In Google's MNist tutorial using TensorFlow, a calculation is exhibited in which one step is equivalent to multiplying a matrix by a vector. Google first shows a picture in which each numeric multiplication and addition that would go into performing the calculation is written out in full. Next, they show a picture in which it is instead expressed as a matrix multiplication, claiming that this version of the calculation is, or at least might be, faster:
If we write that out as equations, we get:
We can "vectorize" this procedure, turning it into a matrix multiplication and vector addition. This is helpful for computational efficiency. (It's also a useful way to think.)
I know that equations like this are usually written in the matrix multiplication format by machine learning practitioners, and can of course see advantages to doing so from the standpoints of code terseness or of understanding the mathematics. What I don't understand is Google's claim that converting from the longhand form to the matrix form "is helpful for computational efficiency"

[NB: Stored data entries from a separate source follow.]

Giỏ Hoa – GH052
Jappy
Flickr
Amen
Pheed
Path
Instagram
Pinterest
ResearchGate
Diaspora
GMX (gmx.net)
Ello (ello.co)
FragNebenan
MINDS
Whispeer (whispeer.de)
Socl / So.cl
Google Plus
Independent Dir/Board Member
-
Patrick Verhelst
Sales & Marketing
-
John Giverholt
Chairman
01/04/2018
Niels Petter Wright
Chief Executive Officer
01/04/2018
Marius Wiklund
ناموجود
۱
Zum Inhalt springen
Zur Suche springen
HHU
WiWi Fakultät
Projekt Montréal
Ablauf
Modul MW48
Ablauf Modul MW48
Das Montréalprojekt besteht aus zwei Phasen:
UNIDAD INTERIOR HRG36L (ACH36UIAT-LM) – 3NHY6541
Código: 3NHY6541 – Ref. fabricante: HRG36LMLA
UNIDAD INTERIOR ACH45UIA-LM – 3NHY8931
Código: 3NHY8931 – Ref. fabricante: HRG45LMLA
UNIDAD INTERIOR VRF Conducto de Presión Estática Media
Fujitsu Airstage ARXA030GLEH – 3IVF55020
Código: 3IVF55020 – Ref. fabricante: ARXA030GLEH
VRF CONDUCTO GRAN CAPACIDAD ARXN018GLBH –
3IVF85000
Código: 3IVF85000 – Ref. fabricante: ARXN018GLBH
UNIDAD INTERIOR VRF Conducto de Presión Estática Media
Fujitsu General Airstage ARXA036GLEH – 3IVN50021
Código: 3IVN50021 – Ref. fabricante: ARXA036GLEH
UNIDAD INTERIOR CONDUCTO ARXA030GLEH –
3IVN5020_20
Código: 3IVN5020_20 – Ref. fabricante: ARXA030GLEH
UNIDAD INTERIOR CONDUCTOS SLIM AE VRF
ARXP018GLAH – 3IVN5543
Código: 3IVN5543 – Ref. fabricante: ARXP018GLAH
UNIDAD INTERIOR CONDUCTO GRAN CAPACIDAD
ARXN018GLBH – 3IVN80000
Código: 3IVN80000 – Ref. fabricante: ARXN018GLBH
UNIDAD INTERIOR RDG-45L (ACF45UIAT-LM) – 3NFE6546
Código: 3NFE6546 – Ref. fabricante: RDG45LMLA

When, why, and how would it be possible to gain performance improvements in software by expressing calculations as matrix multiplications? If I were to calculate the matrix multiplication in the second (matrix-based) image myself, as a human, I'd do it by sequentially doing each of the distinct calculations shown in the first (scalar) image. To me, they are nothing but two notations for the same sequence of calculations. Why is it different for my computer? Why would a computer be able to perform the matrix calculation faster than the scalar one?